In the silence of a midwinter dusk, there is far off in the deeps of it somewhere a sound so faint that for all you can tell it may be only the sound of the silence itself. You hold your breath to listen. You walk up the steps to the front door. The empty windows at either side of it tell you nothing, or almost nothing. For a second you catch a whiff in the air of some fragrance that reminds you of a place you’ve never been and a time you have no words for. You are aware of the beating of your heart. The extraordinary thing that is about to happen is matched only by the extraordinary moment just before it happens. Advent is the name of that moment. ~Frederick Buechner
I’ve been thinking a lot about the silence of those 400 years between Malachi and Matthew.
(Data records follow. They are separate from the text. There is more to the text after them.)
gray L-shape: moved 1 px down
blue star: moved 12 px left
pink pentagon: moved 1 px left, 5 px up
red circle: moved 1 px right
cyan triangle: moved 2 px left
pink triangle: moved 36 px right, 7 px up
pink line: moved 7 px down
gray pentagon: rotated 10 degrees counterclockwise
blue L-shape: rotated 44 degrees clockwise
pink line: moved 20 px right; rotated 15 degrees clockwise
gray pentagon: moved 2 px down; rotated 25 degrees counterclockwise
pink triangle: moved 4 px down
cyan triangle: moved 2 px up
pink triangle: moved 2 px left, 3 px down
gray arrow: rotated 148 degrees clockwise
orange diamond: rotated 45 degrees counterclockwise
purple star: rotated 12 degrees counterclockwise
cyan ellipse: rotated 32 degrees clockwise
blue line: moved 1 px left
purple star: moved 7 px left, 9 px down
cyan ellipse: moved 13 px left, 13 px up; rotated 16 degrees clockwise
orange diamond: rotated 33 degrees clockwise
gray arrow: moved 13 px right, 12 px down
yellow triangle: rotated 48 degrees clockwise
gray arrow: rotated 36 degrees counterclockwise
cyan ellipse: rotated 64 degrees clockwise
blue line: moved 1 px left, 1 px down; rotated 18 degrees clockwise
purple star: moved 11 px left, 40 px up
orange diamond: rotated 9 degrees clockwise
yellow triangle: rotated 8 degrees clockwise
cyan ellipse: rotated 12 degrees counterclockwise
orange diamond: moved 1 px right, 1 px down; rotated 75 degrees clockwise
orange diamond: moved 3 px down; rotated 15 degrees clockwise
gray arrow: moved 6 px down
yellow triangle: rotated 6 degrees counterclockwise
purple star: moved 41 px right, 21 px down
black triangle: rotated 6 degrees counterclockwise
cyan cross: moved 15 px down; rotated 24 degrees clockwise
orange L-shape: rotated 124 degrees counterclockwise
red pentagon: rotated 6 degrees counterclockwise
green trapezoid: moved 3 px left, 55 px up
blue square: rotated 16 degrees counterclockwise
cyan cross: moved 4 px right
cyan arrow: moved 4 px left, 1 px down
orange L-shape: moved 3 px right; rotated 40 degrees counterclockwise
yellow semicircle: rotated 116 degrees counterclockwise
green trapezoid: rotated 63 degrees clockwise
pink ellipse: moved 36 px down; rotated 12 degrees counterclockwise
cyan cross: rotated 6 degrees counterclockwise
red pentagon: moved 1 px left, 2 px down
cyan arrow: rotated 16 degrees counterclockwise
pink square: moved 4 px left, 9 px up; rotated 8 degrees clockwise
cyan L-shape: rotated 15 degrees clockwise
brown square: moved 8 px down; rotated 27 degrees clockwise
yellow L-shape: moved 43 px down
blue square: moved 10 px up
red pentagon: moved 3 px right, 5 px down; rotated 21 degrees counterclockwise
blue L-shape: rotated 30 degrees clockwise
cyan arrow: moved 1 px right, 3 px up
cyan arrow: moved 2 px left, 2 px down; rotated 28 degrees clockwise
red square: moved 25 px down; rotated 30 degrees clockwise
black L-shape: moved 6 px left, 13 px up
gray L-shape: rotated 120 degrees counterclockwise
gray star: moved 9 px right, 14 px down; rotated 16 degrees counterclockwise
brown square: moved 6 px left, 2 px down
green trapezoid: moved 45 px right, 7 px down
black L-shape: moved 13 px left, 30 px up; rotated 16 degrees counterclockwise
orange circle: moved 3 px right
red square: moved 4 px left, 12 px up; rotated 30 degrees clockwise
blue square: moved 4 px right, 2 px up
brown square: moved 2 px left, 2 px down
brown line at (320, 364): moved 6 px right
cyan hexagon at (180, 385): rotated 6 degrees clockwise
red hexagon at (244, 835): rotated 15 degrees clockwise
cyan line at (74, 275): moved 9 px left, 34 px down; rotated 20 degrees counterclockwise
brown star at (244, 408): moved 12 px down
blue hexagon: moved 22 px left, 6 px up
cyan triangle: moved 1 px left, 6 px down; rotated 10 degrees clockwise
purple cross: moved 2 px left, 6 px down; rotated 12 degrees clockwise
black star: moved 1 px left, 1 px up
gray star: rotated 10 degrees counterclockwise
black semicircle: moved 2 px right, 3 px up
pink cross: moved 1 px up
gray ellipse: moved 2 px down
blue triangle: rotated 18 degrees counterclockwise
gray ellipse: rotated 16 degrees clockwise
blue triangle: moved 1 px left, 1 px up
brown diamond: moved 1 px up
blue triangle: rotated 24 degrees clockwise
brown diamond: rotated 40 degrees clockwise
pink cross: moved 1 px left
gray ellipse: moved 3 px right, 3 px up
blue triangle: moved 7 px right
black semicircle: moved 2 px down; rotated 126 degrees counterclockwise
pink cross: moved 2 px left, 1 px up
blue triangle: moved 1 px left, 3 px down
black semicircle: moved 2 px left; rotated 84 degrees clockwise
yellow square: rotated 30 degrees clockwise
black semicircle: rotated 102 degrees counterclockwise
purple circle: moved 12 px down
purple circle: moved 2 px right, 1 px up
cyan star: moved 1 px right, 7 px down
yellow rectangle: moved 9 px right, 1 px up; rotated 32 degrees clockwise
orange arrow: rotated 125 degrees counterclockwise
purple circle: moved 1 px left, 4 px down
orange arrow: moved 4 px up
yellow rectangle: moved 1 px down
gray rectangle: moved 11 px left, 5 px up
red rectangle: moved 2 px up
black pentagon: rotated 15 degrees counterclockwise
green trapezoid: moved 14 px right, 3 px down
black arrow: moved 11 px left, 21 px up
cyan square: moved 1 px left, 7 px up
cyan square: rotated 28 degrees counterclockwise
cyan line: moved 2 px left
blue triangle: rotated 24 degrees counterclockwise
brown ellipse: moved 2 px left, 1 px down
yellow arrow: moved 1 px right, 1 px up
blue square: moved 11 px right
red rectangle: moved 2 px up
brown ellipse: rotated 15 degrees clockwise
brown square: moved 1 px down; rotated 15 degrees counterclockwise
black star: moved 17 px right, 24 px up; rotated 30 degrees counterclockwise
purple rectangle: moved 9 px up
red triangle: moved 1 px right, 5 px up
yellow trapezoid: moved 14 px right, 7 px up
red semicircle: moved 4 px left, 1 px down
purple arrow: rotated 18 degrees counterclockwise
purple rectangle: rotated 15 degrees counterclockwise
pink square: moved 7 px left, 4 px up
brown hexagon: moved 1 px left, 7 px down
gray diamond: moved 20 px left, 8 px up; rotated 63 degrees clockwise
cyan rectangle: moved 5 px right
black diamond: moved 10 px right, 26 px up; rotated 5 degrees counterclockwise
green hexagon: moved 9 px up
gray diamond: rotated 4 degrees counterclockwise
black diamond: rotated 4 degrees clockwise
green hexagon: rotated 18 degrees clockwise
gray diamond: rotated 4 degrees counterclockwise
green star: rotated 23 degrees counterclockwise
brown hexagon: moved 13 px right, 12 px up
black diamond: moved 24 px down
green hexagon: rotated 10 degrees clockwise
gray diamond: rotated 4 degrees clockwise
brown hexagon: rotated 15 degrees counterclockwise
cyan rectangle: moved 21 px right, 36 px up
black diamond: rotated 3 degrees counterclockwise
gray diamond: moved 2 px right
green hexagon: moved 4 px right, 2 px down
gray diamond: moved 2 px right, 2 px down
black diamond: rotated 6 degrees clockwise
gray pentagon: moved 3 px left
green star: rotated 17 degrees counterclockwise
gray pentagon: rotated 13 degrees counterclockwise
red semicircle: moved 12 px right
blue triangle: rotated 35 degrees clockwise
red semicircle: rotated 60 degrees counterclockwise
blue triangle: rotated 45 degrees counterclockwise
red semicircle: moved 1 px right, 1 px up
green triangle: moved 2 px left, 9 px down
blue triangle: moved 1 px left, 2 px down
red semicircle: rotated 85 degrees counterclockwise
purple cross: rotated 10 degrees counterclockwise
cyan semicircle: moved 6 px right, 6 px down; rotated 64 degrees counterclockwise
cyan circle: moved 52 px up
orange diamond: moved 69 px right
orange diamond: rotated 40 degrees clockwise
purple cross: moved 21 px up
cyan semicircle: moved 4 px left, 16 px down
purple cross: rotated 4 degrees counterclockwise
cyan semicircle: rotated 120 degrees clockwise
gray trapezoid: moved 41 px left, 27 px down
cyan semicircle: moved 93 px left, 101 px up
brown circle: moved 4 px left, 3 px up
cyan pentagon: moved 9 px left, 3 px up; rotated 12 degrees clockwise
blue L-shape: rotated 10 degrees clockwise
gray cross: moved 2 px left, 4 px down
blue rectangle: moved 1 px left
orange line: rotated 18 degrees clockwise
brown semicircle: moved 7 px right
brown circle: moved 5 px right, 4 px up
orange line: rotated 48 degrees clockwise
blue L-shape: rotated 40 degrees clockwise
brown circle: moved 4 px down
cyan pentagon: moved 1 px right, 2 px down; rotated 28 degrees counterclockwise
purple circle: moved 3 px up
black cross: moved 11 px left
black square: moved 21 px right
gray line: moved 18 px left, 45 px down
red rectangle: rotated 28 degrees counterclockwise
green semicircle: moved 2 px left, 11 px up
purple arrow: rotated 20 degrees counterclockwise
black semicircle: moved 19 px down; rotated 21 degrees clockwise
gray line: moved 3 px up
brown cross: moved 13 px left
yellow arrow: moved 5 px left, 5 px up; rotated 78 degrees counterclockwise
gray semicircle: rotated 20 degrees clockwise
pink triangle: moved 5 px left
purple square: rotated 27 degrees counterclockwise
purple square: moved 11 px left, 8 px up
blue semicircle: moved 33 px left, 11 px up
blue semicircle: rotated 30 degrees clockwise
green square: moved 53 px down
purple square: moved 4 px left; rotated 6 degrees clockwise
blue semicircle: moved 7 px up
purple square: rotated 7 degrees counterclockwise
Especially about what it was like at the end of that 400 years. Those days right before the angel appeared to Mary. The dark nights leading up to the star that led to the King. What were those like? After four centuries and many generations had come and gone, were God’s people desperate? Were they still clinging to hope? What astounded Mary more–the news that she was going to carry the Savior or the news that her Savior was finally coming?
Why would our God who has the power to speak a word and cause the seas to gather and the bush to burn and the stars to splay–why would He ever wait?
What if the wait is for us?
“Then Jesus became explicit: ‘Lazarus died. And I am glad for your sakes that I wasn’t there. You’re about to be given new grounds for believing. Now let’s go to him.” John 11:14-15, The Message
For those of us in the wait, we’re about to be given new grounds for believing. We are in the extraordinary moment just before it happens. Advent.